Could you write out these items again, substituting "binomial name" for every "scientific name" and changing nothing else?

====== Data shown ======

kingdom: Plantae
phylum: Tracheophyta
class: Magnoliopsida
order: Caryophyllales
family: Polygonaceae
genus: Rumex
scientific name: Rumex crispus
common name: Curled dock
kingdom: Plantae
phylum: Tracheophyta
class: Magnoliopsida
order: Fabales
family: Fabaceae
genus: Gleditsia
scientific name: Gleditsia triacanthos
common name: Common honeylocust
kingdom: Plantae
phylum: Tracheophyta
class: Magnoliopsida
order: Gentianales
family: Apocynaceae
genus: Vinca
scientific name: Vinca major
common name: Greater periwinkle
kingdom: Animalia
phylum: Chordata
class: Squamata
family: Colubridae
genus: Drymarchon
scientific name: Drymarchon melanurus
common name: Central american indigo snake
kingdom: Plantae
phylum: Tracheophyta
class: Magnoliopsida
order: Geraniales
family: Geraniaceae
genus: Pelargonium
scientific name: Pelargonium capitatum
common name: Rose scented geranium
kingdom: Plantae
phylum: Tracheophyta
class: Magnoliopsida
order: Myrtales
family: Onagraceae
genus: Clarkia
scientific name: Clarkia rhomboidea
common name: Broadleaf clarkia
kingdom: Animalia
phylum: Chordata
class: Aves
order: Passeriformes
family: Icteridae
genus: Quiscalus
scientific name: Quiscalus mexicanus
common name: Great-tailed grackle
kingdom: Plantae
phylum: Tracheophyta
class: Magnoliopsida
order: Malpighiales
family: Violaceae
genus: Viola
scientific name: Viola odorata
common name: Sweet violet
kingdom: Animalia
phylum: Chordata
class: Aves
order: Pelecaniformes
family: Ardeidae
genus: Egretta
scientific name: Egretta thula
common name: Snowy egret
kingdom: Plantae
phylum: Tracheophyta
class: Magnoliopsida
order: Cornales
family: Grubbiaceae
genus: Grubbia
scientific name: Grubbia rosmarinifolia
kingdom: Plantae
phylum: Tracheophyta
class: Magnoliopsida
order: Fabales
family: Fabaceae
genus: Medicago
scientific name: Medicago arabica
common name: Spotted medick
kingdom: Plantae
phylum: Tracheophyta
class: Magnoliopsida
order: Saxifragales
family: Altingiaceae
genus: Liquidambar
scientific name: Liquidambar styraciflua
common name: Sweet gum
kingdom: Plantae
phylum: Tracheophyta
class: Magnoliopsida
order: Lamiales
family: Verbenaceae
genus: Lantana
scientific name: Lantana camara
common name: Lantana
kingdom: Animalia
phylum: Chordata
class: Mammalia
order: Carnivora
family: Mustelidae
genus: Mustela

======

*Result of the exercise*
kingdom: Plantae
phylum: Tracheophyta
class: Magnoliopsida
order: Caryophyllales
family: Polygonaceae
genus: Rumex
binomial name: Rumex crispus
common name: Curled dock
kingdom: Plantae
phylum: Tracheophyta
class: Magnoliopsida
order: Fabales
family: Fabaceae
genus: Gleditsia
binomial name: Gleditsia triacanthos
common name: Common honeylocust
kingdom: Plantae
phylum: Tracheophyta
class: Magnoliopsida
order: Gentianales
family: Apocynaceae
genus: Vinca
binomial name: Vinca major
common name: Greater periwinkle
kingdom: Animalia
phylum: Chordata
class: Squamata
family: Colubridae
genus: Drymarchon
binomial name: Drymarchon melanurus
common name: Central american indigo snake
kingdom: Plantae
phylum: Tracheophyta
class: Magnoliopsida
order: Geraniales
family: Geraniaceae
genus: Pelargonium
binomial name: Pelargonium capitatum
common name: Rose scented geranium
kingdom: Plantae
phylum: Tracheophyta
class: Magnoliopsida
order: Myrtales
family: Onagraceae
genus: Clarkia
binomial name: Clarkia rhomboidea
common name: Broadleaf clarkia
kingdom: Animalia
phylum: Chordata
class: Aves
order: Passeriformes
family: Icteridae
genus: Quiscalus
binomial name: Quiscalus mexicanus
common name: Great-tailed grackle
kingdom: Plantae
phylum: Tracheophyta
class: Magnoliopsida
order: Malpighiales
family: Violaceae
genus: Viola
binomial name: Viola odorata
common name: Sweet violet
kingdom: Animalia
phylum: Chordata
class: Aves
order: Pelecaniformes
family: Ardeidae
genus: Egretta
binomial name: Egretta thula
common name: Snowy egret
kingdom: Plantae
phylum: Tracheophyta
class: Magnoliopsida
order: Cornales
family: Grubbiaceae
genus: Grubbia
binomial name: Grubbia rosmarinifolia
kingdom: Plantae
phylum: Tracheophyta
class: Magnoliopsida
order: Fabales
family: Fabaceae
genus: Medicago
binomial name: Medicago arabica
common name: Spotted medick
kingdom: Plantae
phylum: Tracheophyta
class: Magnoliopsida
order: Saxifragales
family: Altingiaceae
genus: Liquidambar
binomial name: Liquidambar styraciflua
common name: Sweet gum
kingdom: Plantae
phylum: Tracheophyta
class: Magnoliopsida
order: Lamiales
family: Verbenaceae
genus: Lantana
binomial name: Lantana camara
common name: Lantana
kingdom: Animalia
phylum: Chordata
class: Mammalia
order: Carnivora
family: Mustelidae
genus: Mustela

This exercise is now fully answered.